Con la V en el pecho
(Fragmento)
En los años 50 los latinos éramos vistos y
tratados como a los negros. Y hay que ver lo que eso significaba. Anteriormente
hubo latinos que jugaron beisbol de Grandes Ligas. Recuerdo a Miguel Ángel
González, un hombre rubio; el cubano Adolfo Luque, también rubio; un pelotero
venezolano, el Látigo Hernández; mi tío Alejandro, que era un tipo blanco,
alto, fuerte. Pero solamente el hecho de llevar el nombre Hernández, González,
Carrasquel, nos marcaba como no blancos para el beisbol de Grandes Ligas.

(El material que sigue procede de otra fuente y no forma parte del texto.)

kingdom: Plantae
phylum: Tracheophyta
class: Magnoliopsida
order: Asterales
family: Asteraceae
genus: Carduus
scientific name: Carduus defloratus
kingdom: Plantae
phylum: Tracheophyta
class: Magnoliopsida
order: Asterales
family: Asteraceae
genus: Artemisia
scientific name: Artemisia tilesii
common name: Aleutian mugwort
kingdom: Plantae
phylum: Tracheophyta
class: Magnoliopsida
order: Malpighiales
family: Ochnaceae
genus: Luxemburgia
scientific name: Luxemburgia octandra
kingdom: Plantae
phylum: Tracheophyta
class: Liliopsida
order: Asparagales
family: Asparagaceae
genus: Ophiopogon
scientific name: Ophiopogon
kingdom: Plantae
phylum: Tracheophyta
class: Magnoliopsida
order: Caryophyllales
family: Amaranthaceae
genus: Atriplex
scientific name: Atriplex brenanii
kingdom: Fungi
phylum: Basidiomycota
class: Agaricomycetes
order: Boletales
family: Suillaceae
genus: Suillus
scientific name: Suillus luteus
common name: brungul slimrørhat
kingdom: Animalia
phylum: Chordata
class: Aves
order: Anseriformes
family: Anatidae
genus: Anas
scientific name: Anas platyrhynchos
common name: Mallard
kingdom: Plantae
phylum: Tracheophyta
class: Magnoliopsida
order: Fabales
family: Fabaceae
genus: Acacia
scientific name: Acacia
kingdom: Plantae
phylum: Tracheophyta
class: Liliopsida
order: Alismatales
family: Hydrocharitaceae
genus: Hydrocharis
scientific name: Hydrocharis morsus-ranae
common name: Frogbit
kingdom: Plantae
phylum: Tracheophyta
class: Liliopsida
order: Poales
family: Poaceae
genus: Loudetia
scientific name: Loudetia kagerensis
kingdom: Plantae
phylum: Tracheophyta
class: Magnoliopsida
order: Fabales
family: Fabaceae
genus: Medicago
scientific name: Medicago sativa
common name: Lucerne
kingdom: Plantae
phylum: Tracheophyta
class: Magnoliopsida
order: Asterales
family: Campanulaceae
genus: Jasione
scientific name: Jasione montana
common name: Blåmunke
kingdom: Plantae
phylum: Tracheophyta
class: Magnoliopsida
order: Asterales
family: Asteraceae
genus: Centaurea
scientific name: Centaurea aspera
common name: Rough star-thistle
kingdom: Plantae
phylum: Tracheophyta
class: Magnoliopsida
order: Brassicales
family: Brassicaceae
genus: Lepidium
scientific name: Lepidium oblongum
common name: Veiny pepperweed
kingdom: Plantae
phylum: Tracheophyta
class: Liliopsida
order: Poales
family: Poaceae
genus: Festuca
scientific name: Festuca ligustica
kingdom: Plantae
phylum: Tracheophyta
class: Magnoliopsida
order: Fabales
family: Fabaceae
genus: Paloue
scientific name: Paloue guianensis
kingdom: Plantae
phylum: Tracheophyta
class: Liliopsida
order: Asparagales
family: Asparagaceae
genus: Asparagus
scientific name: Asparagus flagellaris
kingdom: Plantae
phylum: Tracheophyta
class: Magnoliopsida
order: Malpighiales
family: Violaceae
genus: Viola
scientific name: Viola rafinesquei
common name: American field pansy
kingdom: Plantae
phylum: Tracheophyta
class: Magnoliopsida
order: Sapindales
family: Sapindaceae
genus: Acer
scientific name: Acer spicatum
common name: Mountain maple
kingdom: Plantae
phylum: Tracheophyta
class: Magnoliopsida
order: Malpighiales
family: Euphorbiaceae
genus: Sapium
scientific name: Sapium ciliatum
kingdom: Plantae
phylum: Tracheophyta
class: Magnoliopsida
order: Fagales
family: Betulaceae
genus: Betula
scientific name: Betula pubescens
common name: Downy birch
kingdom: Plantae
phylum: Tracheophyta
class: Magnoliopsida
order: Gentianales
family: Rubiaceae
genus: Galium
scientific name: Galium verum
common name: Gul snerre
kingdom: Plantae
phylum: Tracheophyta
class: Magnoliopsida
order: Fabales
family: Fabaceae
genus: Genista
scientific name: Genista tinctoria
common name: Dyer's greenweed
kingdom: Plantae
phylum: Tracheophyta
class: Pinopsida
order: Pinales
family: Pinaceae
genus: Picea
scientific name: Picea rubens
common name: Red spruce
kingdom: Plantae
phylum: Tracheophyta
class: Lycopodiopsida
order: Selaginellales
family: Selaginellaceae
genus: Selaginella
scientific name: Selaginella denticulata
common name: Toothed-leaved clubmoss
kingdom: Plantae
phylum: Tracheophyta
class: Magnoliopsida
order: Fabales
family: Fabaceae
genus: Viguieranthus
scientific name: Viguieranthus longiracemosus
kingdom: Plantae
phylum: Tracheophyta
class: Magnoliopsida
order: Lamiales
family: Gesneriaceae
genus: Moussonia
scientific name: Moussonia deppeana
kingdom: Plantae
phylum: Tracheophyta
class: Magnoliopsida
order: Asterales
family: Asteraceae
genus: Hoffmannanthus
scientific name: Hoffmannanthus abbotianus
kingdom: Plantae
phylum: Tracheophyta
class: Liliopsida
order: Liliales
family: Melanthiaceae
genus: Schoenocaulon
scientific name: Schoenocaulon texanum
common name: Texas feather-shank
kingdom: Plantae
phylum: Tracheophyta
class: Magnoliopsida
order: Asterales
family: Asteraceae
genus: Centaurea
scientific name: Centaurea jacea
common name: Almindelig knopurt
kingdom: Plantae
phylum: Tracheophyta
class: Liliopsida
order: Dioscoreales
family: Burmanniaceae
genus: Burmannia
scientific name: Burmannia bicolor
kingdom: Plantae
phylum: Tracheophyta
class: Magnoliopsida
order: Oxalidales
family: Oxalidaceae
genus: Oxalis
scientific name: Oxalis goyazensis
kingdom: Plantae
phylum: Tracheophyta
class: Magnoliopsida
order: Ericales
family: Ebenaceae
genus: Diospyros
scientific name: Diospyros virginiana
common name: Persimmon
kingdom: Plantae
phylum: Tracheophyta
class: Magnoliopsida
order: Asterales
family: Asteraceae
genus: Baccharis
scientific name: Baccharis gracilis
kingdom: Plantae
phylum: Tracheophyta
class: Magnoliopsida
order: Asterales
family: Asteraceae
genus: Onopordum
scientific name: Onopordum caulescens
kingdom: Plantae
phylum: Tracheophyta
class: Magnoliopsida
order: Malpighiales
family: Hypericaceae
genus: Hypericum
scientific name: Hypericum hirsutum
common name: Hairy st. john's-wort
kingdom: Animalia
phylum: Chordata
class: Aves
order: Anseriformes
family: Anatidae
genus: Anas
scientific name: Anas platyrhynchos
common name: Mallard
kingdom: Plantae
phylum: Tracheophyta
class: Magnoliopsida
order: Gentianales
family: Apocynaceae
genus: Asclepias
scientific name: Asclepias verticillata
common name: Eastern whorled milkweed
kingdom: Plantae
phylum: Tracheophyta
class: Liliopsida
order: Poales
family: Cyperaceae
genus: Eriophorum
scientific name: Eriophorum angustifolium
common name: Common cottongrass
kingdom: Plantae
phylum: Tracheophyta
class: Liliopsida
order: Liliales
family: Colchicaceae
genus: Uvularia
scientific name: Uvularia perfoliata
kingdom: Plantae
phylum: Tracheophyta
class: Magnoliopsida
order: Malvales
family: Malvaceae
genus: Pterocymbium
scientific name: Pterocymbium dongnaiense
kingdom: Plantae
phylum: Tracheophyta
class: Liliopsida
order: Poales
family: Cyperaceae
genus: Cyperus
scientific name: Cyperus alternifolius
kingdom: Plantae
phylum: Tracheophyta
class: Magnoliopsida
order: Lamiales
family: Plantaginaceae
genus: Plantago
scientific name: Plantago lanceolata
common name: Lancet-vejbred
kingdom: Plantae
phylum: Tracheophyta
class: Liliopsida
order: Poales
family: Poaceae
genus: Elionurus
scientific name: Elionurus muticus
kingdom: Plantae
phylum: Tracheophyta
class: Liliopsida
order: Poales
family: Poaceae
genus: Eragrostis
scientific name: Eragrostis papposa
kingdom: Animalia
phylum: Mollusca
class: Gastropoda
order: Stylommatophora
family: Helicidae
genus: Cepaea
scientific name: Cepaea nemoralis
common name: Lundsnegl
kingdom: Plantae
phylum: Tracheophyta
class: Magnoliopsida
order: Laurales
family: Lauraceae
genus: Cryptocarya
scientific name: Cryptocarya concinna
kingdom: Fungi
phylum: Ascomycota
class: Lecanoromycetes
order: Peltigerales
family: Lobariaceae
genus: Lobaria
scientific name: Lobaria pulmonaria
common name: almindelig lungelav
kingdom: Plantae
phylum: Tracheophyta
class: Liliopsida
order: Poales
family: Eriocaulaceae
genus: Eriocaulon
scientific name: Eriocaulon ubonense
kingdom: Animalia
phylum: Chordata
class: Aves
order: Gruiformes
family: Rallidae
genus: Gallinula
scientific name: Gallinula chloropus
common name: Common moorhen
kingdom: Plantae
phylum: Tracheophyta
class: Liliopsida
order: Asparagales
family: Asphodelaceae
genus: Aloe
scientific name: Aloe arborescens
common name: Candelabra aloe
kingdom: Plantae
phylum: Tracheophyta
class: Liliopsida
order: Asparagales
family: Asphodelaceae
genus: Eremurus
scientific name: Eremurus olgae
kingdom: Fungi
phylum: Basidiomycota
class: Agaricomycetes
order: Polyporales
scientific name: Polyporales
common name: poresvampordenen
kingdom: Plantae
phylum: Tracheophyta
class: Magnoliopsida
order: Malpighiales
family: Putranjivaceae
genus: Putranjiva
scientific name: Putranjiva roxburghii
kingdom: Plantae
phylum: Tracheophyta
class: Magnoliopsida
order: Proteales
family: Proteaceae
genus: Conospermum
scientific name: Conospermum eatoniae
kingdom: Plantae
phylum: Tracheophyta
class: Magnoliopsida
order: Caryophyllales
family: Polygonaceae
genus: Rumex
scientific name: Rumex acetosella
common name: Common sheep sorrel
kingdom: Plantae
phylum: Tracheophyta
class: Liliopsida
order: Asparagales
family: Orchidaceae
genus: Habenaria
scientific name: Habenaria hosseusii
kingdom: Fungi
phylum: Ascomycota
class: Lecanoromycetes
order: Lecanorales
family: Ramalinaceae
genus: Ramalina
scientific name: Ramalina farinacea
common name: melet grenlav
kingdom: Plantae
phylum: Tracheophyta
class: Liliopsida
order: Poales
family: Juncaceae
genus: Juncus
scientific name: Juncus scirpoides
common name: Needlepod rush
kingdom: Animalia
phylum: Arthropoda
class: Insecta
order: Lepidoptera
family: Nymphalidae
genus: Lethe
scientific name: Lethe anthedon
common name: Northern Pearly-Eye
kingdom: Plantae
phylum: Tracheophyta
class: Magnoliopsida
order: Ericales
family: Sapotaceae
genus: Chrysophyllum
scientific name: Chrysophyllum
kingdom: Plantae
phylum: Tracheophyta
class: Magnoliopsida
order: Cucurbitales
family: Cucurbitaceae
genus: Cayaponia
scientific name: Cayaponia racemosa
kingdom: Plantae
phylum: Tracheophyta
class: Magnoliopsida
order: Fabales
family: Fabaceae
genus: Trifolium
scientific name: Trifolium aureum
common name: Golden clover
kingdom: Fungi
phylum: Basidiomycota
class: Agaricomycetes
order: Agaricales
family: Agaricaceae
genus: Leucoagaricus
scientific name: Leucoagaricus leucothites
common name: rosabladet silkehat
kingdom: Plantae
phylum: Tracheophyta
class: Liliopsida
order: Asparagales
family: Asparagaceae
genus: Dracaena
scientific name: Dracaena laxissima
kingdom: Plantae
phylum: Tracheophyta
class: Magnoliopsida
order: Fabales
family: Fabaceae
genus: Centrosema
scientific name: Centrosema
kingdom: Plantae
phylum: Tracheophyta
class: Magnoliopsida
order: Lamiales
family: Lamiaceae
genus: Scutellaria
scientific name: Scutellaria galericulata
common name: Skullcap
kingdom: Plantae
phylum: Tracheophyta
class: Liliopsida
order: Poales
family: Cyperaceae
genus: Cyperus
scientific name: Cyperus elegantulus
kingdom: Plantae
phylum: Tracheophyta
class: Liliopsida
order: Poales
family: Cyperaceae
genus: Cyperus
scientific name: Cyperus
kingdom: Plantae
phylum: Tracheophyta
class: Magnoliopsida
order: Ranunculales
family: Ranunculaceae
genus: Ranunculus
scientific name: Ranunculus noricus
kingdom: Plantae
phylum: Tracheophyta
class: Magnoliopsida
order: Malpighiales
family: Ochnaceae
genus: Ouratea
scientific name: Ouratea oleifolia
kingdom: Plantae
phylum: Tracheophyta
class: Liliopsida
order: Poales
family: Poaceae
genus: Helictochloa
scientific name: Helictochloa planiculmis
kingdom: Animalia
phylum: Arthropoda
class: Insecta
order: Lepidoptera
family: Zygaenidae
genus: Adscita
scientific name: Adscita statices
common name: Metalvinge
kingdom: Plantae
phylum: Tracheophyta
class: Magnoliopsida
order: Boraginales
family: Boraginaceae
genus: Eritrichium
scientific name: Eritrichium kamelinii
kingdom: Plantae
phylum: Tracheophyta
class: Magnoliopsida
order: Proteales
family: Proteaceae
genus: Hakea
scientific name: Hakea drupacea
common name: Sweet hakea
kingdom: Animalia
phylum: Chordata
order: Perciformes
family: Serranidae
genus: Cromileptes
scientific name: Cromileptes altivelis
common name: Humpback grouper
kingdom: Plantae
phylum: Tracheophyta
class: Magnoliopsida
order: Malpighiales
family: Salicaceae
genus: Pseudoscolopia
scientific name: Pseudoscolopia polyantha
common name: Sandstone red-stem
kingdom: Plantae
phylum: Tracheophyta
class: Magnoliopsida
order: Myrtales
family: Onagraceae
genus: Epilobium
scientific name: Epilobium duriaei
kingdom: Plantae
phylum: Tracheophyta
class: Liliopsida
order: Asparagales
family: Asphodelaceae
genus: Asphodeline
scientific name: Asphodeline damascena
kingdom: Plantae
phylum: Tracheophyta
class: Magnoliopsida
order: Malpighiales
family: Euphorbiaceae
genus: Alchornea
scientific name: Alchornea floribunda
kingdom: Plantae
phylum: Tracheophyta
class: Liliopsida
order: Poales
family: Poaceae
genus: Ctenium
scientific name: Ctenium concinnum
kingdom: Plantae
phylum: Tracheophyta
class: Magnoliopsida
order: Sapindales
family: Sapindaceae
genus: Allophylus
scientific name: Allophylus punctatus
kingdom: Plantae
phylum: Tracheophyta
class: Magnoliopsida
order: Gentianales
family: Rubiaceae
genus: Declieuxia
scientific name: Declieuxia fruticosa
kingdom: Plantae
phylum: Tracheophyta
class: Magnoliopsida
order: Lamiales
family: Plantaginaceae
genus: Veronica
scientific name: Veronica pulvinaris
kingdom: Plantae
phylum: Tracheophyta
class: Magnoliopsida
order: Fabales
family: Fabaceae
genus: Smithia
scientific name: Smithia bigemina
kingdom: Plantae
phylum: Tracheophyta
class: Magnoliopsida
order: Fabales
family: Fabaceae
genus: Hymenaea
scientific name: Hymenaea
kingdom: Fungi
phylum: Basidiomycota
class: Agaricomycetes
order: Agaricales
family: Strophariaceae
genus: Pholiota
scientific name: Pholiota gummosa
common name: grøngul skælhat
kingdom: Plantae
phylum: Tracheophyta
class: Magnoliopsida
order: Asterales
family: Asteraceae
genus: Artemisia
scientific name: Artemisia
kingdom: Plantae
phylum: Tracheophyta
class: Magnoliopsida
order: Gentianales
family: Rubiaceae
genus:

Podíamos jugar en esa categoría pero siempre nos rodeaba cierto rechazo que
actuaba para los negros y para nosotros, no para los italianos ni para los
judíos; al menos yo no lo percibí.
Eso lo viví muy profundamente no
solo por la segregación de que yo era objeto por ser latino, sino por las
humillaciones que debió soportar mi gran amigo y excelente pelotero Orestes
Miñoso: cubano y negro. En el año 52, Paul Richards nos reunió para informarnos
que el equipo había decidido integrar un pelotero negro... era Miñoso. Muchas
veces, cuando viajábamos, el autobús se paraba en un restorán de carretera para
que los peloteros bajáramos a comer. Pero Miñoso no podía hacerlo, tenía que
quedarse en el autobús porque era negro. Entonces yo le preguntaba qué quería
que le trajera, lo compraba y se lo traía al autobús donde comíamos los dos. En
una ocasión le dije: fíjate en el lujo que te estás dando, no te dejan bajar de
esta vaina porque eres negro y yo, un blanco, te tomo la orden, te traigo la
comida y te sirvo. Y Miñoso me dijo: no comas mierda, viejo, que tú juegas en
las dos ligas. Qué gran carajo. Es muy ocurrente. Miñoso se ufana de tener un
miembro muy grande y los que han estado en un vestidor cuando él sale de la
ducha saben que no le faltan razones. En la época del racismo más violento,
Miñoso salía desnudo, se ponía su miembro hacia atrás, como una cola, y hacía
la imitación de un mono. Era una broma pero a la vez un desafío, era como si
dijera: soy un mono, ¿verdad?, miren al mono, aquí, en medio de todos ustedes,
blancos de pipí chiquito.
Hemos sido muy, muy amigos. Él
vive en Chicago y con mucha frecuencia nos reunimos para conversar, recordar
todas estas cosas y nos reímos mucho. Hace poco hicimos, con las señoras, un
crucero por el Caribe, seis días con sus noches en que no hicimos sino hablar
de la gran época y morirnos de risa. Aunque hoy en día a Miñoso no le gusta
mucho hablar de beisbol sino de sus novias. Le encanta eso y a veces peleamos,
porque cuando yo empecé en las Grandes Ligas era un jovencito y Miñoso un
hombre hecho y derecho; ahora resulta que yo soy mayor que él. Le encanta
bailar, ha sido un gran admirador de Beny Moré y cuando viajábamos por tren
—donde nos ponían en los últimos compartimientos dejando a los blancos delante—
íbamos todo el tiempo conversando y escuchando al Beny.
Ahora uno habla así, con
nostalgia de esos años, pero el racismo era duro. Y también el beisbol lo era.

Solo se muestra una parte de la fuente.